TASK DESCRIPTION:
Examine every line of the listing below. Count those containing "right" and state only the result.

EXTRACTED DATA:
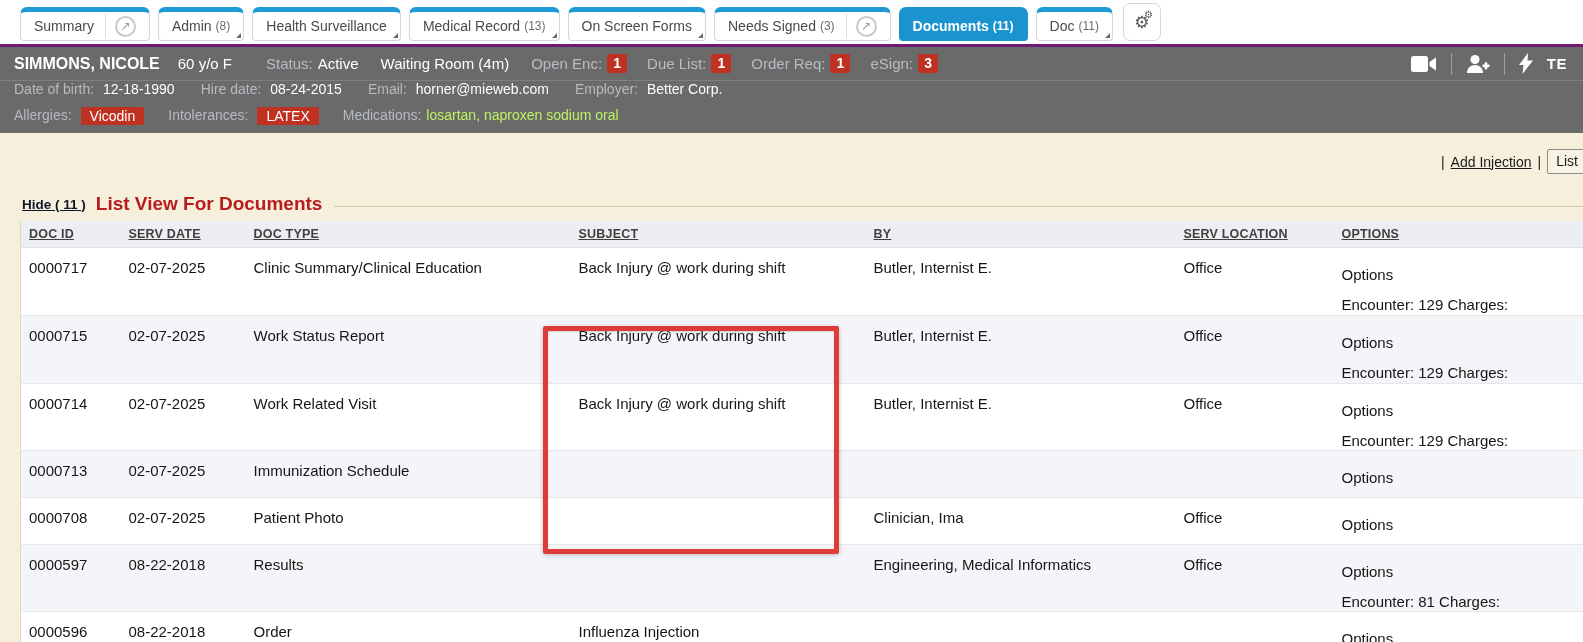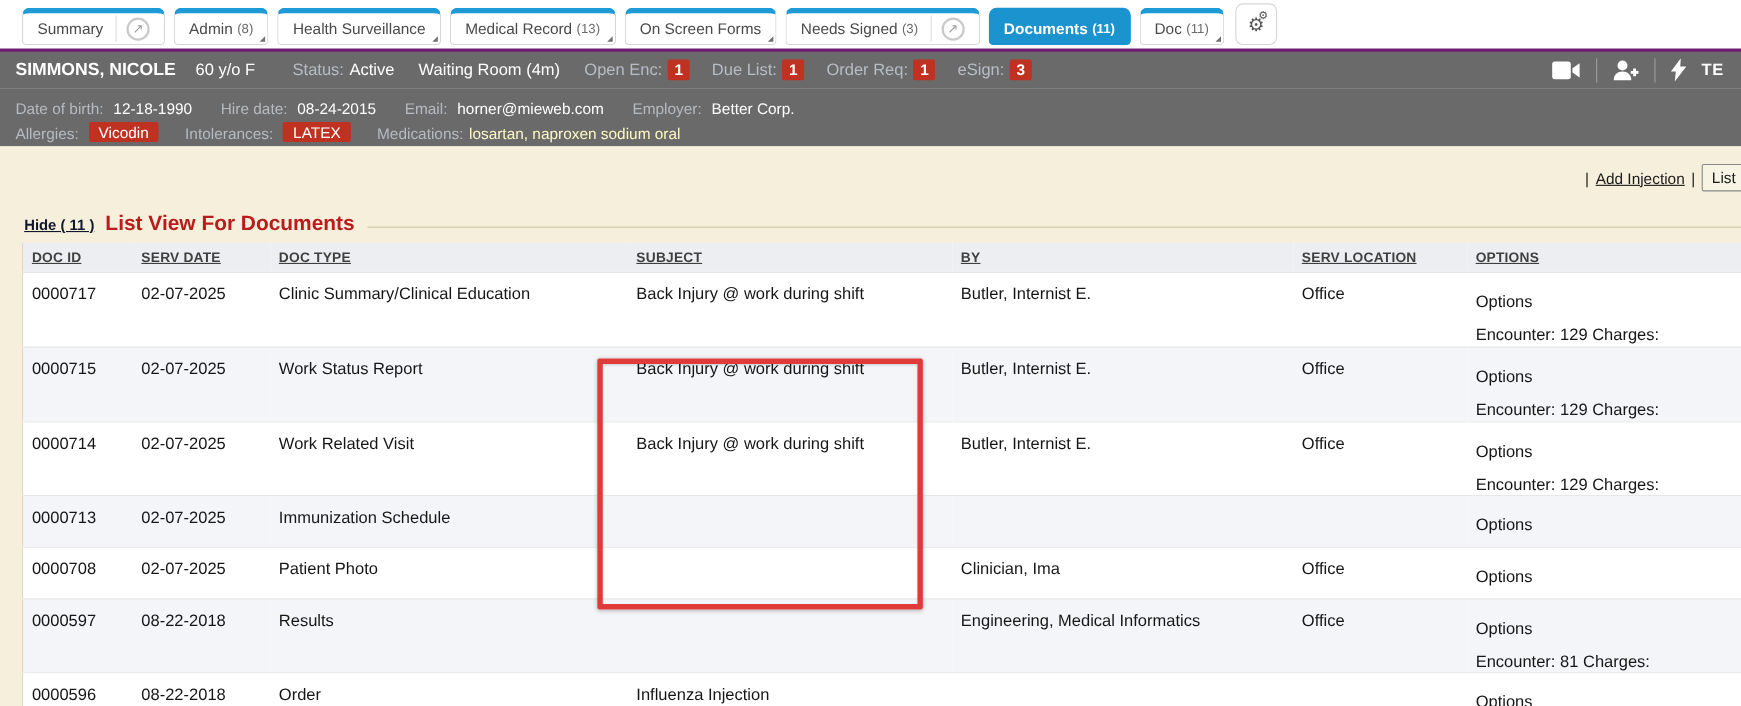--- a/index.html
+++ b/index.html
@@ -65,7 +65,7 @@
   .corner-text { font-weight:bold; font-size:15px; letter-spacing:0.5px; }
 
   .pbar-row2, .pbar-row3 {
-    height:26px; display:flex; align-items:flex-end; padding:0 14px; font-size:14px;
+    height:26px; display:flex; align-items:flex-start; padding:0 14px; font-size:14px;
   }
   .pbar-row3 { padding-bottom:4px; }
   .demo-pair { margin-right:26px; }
---
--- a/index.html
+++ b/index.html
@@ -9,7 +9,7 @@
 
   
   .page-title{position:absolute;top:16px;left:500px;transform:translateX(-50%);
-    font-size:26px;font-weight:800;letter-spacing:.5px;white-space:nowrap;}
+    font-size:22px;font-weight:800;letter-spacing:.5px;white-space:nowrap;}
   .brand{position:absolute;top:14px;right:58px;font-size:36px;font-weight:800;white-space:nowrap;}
...
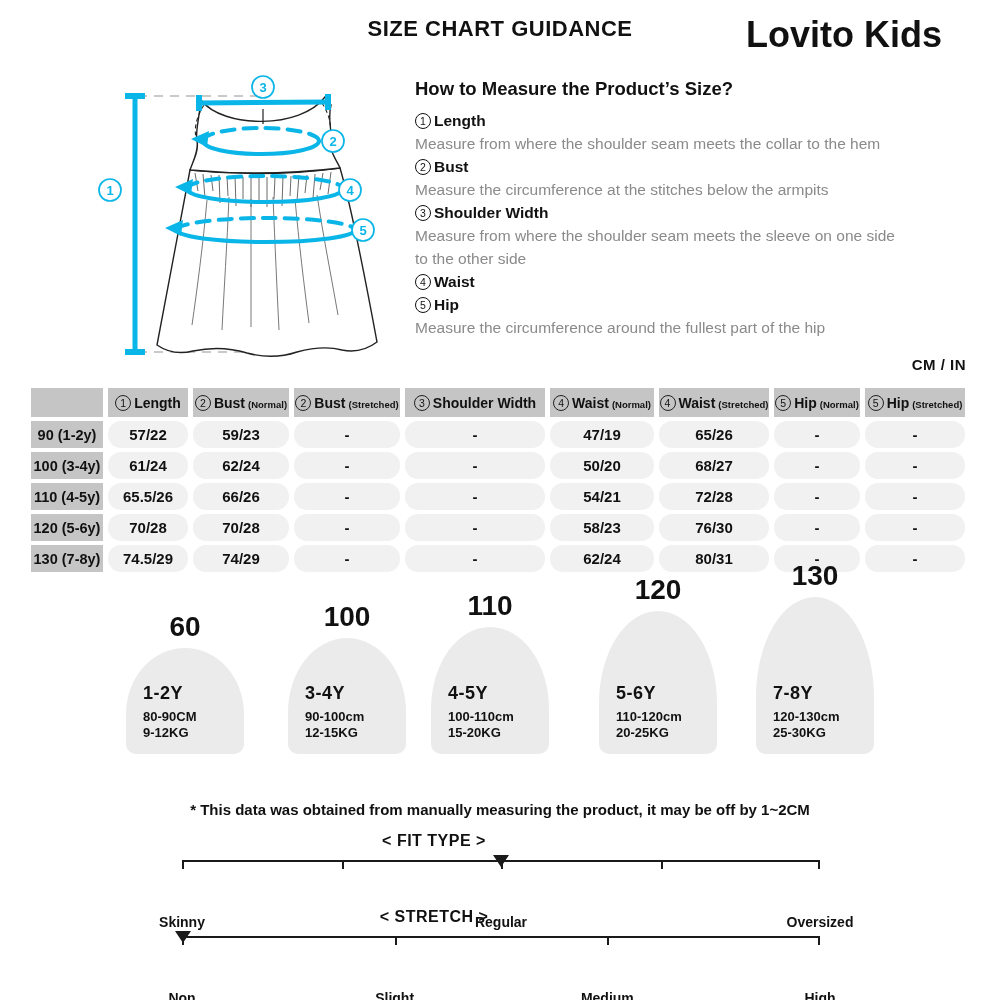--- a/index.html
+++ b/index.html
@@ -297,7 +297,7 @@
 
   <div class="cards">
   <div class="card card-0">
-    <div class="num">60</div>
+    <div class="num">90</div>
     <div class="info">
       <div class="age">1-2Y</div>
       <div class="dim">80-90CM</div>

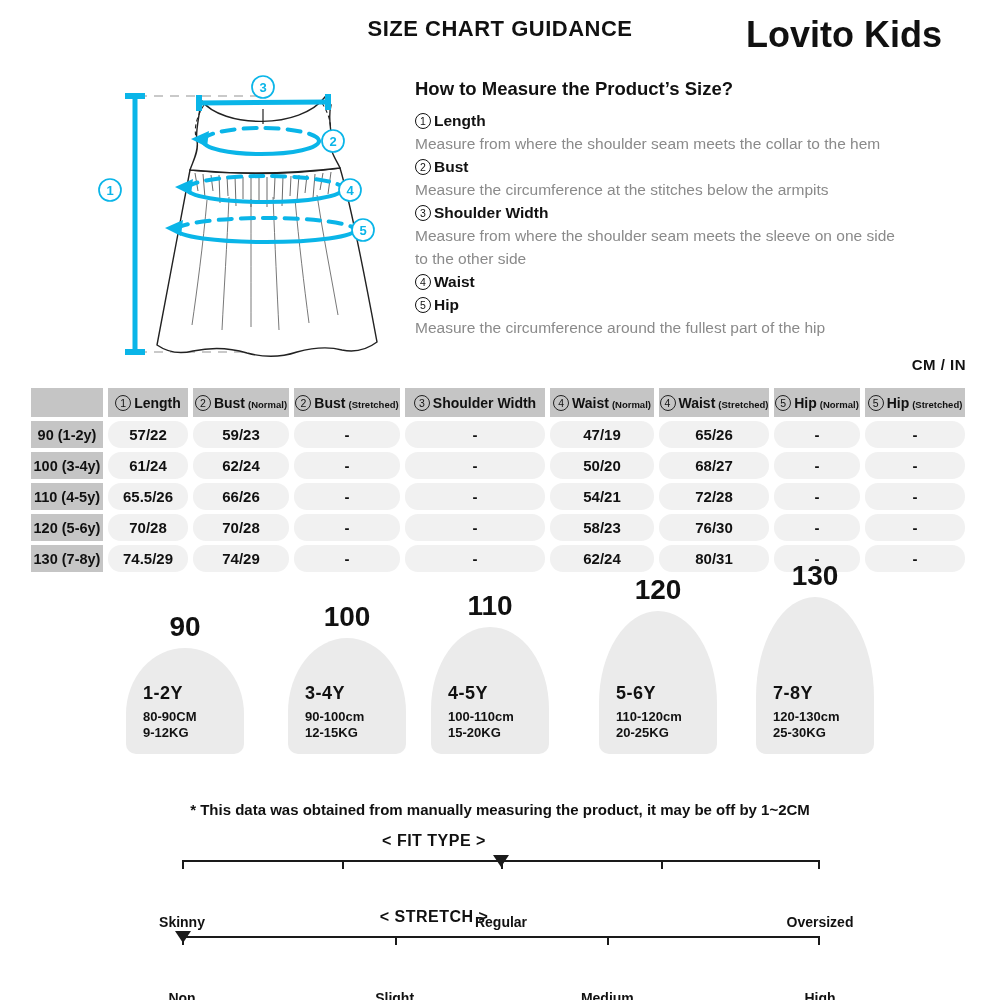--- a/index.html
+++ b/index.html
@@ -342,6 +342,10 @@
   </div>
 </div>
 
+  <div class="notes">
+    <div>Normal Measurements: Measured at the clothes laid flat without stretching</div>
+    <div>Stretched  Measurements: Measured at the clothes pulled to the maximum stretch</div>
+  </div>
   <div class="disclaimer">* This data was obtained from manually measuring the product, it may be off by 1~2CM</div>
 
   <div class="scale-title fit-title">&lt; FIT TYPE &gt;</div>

SOLVED EXERCISE:
2